MC: It’s real weird. All right. We need to take a quick break and we will be right back with Adam Rogers talking about color, and it’s going to get weird.

[Break]

MC: Welcome back, our guest today is our colleague WIRED senior correspondent, Adam Rogers. Adam has just written a book that has recently been published called Full Spectrum: How the Science of Color Made Us Modern. Adam, as we’ve been discussing, humans have been obsessed with color ever since like long before we ever had Photoshop and Pantone swatches. But even after all that time, we still don’t completely understand all the ways that color affects our brains. Since we have you on the show, I think we are obligated to ask you about The Dress.

AR: When that happened 2015, I guess, and it started to spread around the internet. I felt like, ah, another meme, whatever. And then the then executive editor Rob Capps came over and plopped down next to me where I was sitting. Said, “You see this dress thing?” I was like, “I know it’s ridiculous. Right?” And he’s like, yeah, “I know, I can’t believe it.” I said, “I mean, it’s obviously blue.” And he looked at me and he’s eyes froze. And his face went and he went, “It’s white.” And I went, “Oh, crap.”

At that insight, I realized like, oh, my God, I’m four hours late. Like, this is huge. And I’m four hours late. And at that moment, Joe Brown, who was editing the website, then Joe came running across like, no kidding, running, going, like, with his finger out toward the science desk.

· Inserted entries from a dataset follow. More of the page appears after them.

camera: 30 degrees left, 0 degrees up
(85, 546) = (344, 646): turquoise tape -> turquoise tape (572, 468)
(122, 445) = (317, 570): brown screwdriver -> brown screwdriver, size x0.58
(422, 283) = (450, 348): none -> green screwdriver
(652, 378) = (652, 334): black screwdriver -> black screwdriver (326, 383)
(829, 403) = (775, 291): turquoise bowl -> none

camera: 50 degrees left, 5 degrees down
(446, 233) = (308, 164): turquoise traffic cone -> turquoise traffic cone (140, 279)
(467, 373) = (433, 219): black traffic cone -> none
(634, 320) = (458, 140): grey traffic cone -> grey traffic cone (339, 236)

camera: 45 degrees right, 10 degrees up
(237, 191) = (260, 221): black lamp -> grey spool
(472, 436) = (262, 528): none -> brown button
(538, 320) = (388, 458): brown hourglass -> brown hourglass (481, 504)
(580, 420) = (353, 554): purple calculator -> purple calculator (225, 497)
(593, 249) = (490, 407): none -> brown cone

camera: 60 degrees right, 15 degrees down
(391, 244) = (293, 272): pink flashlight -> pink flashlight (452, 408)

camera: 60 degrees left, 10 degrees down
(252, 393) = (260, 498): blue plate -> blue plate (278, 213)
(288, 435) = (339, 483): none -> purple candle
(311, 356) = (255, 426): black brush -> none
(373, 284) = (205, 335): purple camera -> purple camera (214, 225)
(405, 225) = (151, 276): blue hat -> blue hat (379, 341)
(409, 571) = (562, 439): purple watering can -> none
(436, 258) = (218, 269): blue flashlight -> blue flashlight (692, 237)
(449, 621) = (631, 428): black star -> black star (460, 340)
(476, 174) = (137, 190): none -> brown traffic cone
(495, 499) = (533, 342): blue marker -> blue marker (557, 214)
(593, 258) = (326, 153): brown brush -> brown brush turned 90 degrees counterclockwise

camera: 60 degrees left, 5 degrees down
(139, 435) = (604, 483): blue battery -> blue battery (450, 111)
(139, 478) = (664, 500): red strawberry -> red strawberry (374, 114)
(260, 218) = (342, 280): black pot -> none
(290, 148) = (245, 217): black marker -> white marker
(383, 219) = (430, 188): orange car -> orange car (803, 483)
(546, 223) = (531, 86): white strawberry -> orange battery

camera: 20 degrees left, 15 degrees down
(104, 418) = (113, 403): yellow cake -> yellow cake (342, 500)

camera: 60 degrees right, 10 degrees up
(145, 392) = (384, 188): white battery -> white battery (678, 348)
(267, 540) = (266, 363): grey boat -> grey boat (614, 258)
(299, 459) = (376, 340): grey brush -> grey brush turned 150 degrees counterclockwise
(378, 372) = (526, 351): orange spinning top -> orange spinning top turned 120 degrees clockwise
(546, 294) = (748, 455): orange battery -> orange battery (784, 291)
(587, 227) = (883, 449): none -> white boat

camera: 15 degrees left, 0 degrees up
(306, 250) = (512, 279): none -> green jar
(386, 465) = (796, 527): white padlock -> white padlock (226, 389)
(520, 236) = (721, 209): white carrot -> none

And just all I did was look up, shout it out to him, “We’re on it.” I started making calls. And the reason I started making calls is that I had, before I came to WIRED, when I was on a fellowship at MIT for science writers, and I had spent most of that fellowship, obsessed with color and how people see color and what pigments were and how the chemistry and science and neuroscience work.